The not-for-profit organizations that are the focus of this indicator are all IRS-designated 501(c)(3) public charities. As the IRS explains: “A private foundation is any domestic or foreign organization described in section 501(c)(3) of the Internal Revenue Code except for an organization referred to in section 509(a)(1), (2), (3), or (4). In effect, the definition divides section 501(c)(3) organizations into two classes: private foundations and public charities. Generally, organizations that are classified as public charities are those that . . .

  • Have an active program of fundraising and receive contributions from many sources, including the general public, governmental agencies, corporations, private foundations or other public charities,
  • Receive income from the conduct of activities in furtherance of the organization’s exempt purposes, or
  • Actively function in a supporting relationship to one or more existing public charities.

Private foundations, in contrast, typically have a single major source of funding (usually gifts from one family or corporation rather than funding from many sources) and most have as their primary activity the making of grants to other charitable organizations and to individuals, rather than the direct operation of charitable programs” (, accessed 5/29/2015).

The data that are the basis of the analysis presented here were culled by the Urban Institute’s National Center for Charitable Statistics (NCCS) from the IRS Form 990 Return Transaction Files. In the earlier years for which data are presented here—1989, 1994, 1999, and 2004—the IRS required that every tax-exempt public charity with typical gross receipts of $25,000 or more complete the Form 990 annually. Using the form, charities described their financial condition, activities, and key personnel. The IRS has since changed its rules with regard to which organizations must file and how much financial information they must provide.

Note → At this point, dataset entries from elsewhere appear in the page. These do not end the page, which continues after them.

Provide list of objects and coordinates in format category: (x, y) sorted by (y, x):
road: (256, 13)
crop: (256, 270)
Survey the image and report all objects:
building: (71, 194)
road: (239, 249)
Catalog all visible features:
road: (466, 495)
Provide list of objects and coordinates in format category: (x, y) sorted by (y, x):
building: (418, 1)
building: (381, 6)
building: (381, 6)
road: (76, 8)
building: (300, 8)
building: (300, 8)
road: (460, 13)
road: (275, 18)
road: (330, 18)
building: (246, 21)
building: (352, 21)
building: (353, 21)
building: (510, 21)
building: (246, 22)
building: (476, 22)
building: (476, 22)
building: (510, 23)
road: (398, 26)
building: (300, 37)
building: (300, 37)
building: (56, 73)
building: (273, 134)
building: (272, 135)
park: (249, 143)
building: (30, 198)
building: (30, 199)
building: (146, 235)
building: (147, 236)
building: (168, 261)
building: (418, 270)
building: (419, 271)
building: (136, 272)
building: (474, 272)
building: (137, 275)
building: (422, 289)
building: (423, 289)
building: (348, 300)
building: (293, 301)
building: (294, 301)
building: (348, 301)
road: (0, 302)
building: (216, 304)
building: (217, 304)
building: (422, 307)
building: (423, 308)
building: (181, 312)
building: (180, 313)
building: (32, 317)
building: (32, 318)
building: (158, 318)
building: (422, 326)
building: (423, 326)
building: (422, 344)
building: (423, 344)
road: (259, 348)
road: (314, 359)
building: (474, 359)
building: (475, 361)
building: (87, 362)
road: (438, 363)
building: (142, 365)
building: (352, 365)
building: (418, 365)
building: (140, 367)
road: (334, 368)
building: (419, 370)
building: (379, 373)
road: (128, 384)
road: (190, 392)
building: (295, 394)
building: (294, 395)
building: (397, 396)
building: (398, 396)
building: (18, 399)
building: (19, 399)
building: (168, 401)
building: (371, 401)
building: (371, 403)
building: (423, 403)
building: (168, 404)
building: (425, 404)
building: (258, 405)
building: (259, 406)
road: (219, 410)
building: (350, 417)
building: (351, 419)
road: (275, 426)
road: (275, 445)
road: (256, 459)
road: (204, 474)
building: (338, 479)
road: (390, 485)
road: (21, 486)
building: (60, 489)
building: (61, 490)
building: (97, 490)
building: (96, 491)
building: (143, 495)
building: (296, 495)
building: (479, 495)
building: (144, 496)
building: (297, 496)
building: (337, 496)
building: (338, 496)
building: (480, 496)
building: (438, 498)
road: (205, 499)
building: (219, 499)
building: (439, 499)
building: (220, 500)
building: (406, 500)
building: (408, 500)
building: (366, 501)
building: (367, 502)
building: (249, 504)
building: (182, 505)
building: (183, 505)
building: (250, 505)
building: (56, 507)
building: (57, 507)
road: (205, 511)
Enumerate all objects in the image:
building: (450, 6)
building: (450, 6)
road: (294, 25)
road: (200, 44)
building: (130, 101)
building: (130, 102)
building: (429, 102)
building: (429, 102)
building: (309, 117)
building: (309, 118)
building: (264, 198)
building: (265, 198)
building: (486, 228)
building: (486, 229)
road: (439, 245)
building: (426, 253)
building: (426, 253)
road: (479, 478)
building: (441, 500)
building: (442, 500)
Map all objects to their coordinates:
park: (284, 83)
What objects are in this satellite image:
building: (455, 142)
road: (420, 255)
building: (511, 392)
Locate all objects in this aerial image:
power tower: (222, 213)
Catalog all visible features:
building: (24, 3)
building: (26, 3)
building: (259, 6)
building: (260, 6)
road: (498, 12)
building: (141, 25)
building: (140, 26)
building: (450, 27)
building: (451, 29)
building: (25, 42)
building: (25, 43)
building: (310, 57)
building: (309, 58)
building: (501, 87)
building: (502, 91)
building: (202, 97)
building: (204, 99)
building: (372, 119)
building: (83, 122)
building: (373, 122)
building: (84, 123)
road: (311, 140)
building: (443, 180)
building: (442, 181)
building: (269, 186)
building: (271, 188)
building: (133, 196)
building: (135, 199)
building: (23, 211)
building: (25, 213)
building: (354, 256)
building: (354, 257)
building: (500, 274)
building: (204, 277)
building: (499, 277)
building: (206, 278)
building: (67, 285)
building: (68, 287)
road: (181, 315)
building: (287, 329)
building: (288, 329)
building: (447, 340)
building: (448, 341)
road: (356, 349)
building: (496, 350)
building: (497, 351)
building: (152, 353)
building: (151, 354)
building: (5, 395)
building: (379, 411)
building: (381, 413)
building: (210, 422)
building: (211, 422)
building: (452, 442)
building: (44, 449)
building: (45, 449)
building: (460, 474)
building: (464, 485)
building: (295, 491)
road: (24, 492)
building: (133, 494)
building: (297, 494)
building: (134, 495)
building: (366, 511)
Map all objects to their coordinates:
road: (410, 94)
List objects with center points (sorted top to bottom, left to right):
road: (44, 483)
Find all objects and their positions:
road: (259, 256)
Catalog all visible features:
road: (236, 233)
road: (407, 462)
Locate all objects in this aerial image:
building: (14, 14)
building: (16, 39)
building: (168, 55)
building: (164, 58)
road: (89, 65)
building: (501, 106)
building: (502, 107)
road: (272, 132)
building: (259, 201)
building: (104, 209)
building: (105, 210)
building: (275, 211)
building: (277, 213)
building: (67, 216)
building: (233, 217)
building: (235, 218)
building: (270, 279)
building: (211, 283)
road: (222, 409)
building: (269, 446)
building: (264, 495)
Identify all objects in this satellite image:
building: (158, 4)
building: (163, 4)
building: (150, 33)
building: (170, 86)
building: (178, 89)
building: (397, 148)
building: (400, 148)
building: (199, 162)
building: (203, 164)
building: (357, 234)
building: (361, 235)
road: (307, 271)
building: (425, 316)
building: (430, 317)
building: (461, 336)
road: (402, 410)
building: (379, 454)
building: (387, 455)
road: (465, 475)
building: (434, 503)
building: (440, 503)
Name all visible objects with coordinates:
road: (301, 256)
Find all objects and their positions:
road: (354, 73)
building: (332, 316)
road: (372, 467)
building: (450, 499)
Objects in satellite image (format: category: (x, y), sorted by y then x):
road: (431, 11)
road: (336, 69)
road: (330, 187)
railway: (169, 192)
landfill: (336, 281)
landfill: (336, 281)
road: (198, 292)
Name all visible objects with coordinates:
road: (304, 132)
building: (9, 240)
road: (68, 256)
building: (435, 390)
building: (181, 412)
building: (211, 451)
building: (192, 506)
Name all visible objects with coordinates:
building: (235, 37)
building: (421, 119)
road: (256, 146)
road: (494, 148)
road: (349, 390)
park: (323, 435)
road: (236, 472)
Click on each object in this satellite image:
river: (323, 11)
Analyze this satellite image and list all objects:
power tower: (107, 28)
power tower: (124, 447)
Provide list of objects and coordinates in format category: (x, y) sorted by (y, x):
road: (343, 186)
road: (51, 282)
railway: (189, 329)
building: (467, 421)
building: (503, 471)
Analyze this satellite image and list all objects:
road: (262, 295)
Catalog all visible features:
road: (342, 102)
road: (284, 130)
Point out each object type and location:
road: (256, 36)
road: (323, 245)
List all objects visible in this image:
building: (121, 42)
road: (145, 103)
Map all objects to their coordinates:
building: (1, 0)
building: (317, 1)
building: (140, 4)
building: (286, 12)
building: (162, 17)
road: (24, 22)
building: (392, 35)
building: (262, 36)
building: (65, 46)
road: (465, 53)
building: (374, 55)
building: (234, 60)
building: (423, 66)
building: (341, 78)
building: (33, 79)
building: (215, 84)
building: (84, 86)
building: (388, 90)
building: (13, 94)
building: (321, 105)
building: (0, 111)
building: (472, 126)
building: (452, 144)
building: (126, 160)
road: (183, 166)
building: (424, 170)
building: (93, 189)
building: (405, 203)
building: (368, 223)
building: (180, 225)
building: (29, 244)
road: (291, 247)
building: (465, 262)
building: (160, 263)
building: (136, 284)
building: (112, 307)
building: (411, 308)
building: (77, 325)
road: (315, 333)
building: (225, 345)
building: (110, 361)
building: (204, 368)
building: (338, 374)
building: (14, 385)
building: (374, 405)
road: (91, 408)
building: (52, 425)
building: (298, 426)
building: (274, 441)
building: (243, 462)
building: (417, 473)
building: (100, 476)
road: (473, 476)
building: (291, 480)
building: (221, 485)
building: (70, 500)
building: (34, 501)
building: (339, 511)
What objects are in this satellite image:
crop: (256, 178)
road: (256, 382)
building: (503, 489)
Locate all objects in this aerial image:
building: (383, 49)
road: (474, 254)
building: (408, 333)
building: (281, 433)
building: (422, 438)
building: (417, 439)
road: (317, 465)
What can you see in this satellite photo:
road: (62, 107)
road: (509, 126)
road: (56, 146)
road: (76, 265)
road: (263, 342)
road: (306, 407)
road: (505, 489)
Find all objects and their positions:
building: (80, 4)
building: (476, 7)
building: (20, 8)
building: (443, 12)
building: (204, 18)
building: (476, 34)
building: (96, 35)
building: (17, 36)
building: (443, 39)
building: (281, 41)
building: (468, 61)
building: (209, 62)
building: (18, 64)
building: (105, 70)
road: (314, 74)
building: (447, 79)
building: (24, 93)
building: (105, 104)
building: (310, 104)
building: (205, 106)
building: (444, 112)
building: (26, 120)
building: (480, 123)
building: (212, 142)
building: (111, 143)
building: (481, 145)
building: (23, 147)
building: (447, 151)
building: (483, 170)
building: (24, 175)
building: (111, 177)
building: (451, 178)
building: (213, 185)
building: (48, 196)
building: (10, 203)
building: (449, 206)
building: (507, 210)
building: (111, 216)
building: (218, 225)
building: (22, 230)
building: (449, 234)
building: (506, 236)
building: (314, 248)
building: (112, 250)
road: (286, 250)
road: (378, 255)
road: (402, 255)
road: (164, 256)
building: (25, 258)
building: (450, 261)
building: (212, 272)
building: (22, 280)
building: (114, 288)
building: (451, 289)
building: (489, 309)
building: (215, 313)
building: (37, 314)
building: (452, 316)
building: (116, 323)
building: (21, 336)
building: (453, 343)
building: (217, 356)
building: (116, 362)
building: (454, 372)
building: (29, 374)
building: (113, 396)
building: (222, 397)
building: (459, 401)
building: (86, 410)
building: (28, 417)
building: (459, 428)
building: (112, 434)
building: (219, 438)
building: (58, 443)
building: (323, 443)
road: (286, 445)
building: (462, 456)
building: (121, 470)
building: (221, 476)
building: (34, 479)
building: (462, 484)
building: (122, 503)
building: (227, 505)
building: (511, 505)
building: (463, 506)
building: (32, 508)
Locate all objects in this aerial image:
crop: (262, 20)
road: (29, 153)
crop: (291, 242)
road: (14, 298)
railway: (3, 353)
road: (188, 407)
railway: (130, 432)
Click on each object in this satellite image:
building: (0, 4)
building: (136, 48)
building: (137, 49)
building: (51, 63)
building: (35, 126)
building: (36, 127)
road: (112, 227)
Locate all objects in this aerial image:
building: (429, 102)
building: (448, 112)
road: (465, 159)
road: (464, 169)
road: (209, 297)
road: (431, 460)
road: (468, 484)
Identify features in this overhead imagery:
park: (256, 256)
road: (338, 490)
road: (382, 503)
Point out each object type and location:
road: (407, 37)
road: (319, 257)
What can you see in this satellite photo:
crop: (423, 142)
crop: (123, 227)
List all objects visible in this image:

To ensure the comparability of data for earlier years with data for 2009 and 2012, the Humanities Indicators (HI) limited the updated analysis to organizations whose gross receipts were typically $50,000 or more.

In analyzing the information supplied by organizations on their Form 990s, the NCCS employs the National Taxonomy of Exempt Entities (NTEE), a widely used categorization scheme developed by NCCS to distinguish among the various kinds of organizations on the basis of their primary mission. While the NTEE includes a category for the humanities, other types of organizations that the HI consider to fall within this category, such as humanities-focused museums and libraries, are classified separately within the NTEE. In 2005, at the request of the HI’s data analysis team, the NCCS assembled information on all tax-exempt humanities organizations that fall within the HI’s purview* at five-year intervals going back as many years as the NCCS database permitted. This yielded data for a 15-year period extending from 1989 to 2004. The recent update of this indicator involved adding two data points (2009 and 2012) and also data for certain organizations that were not captured as part of the first analysis, including adult literacy organizations and heritage language schools.

The data presented here are for “circa” years, a concept developed by NCCS to compensate for the often substantial lag between the end of organizations’ fiscal year and their filing of IRS Form 990. The range of the circa year period includes fiscal periods starting in the most recent calendar year, plus the prior two calendar years.

* For an inventory of the kinds of institutions and groups considered “humanities organizations” for the purpose of this indicator, as well as examples of the types of organizations included in each of the broad categories of humanities organizations, see “What is a ‘Humanities Organization’?” The humanities not-for-profit sector as defined here does not include private not-for-profit general educational programs or institutions.